NAVAL STATION NORFOLK, Va. — Navy SEAL Chief Petty Officer Adam Matthews will spend the next year in a military prison after pleading guilty Thursday for his actions in the 2017 strangulation death of a Green Beret in Mali.
In admitting his guilt, Matthews described a botched attempt to haze Army Staff Sgt. Logan Melgar alongside three other special operators serving in the Malian capital city of Bamako in the early morning of June 4, 2017. Matthews described the plan hatched at a local restaurant over late night drinks and food as “juvenile,” as he and the others conspired to break into Melgar’s private room with a sledgehammer, restrain him with duct tape and film him in order to “embarrass him.” Melgar’s death was the result of a chokehold by Navy SEAL Chief Petty Officer Tony DeDolph, according to prosecutors.

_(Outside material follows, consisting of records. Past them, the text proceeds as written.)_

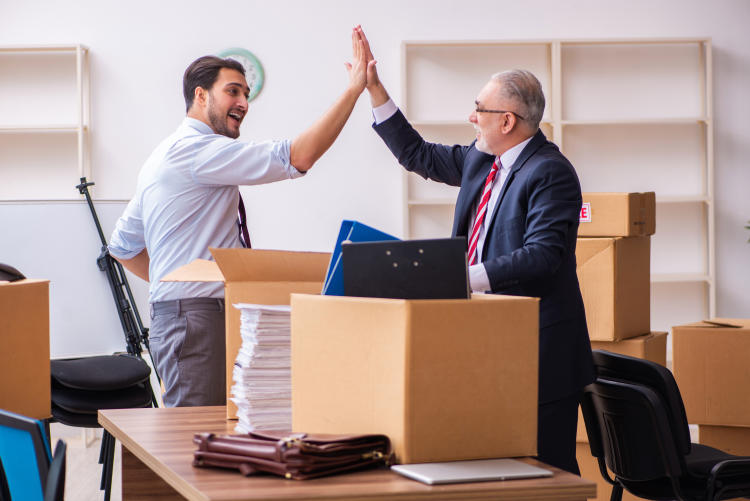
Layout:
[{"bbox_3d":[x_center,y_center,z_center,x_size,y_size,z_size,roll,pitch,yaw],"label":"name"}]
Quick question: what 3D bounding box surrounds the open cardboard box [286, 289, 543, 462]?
[{"bbox_3d":[0.092,0.294,5.345,0.365,0.368,0.520,-2,2,-30],"label":"open cardboard box"}]

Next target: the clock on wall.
[{"bbox_3d":[-0.713,-0.917,11.474,0.289,0.289,0.045,-1,2,0],"label":"clock on wall"}]

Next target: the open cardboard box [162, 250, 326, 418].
[{"bbox_3d":[-0.282,0.230,6.137,0.540,0.450,0.550,-1,2,8],"label":"open cardboard box"}]

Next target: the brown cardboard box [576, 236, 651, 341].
[{"bbox_3d":[0.779,0.137,8.298,0.410,0.379,0.450,0,2,23],"label":"brown cardboard box"}]

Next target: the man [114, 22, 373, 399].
[{"bbox_3d":[-0.379,0.274,6.414,0.700,1.834,0.500,-2,2,-20],"label":"man"}]

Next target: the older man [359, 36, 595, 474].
[{"bbox_3d":[0.286,0.283,6.114,0.640,1.820,0.520,-2,2,-26],"label":"older man"}]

Matthews, 33, told the judge overseeing his court-martial, Navy Capt. Michael J. Luken, that Melgar’s death was “tragic, but completely unintended.” He accepted a deal from prosecutors to avoid murder charges during a court-martial at Naval Station Norfolk, Va., agreeing to plead guilty to charges that he conspired to commit an assault and battery, unlawful entry and obstructed justice by lying to investigators about who was involved in Melgar’s death.
Matthews told Luken that the group had not intended to kill Melgar, but they wanted to “remediate” him for perceived performance issues and a “slight” from the previous night, accusing him of abandoning two Marines in an area of Bamako with which they were unfamiliar.
“Words cannot express how deeply I regret those events and how remorseful I am,” Matthews said. “The Navy expected me to be a leader. I am tormented by my complacency at a time when my teammates required my guidance and the situation required bold, corrective action.”
Following an all-day hearing, Luken determined Matthews — who has served with the Navy’s Special Warfare Development Group, better known as SEAL Team 6, since 2005 — would spend a year in prison for his involvement in the death of Melgar.
With the shoulders of his service dress blue uniform slumping, Matthews stared straight forward as the judge announced his sentence to the courtroom. Luken also sentenced Matthews to a two-grade reduction in rank to petty officer 2nd class and a bad conduct discharge. The yearlong prison sentence was the maximum confinement time that Matthews faced as part of his plea deal with prosecutors.
Matthews is the first of four special operators who will face a judge in Melgar’s death. As part of his plea agreement, Matthews agreed to testify in the cases against the other accused servicemembers in Melgar’s death — DeDolph and Marine Raiders Gunnery Sgt. Mario Madera-Rodriguez and Staff Sgt. Kevin Maxwell Jr.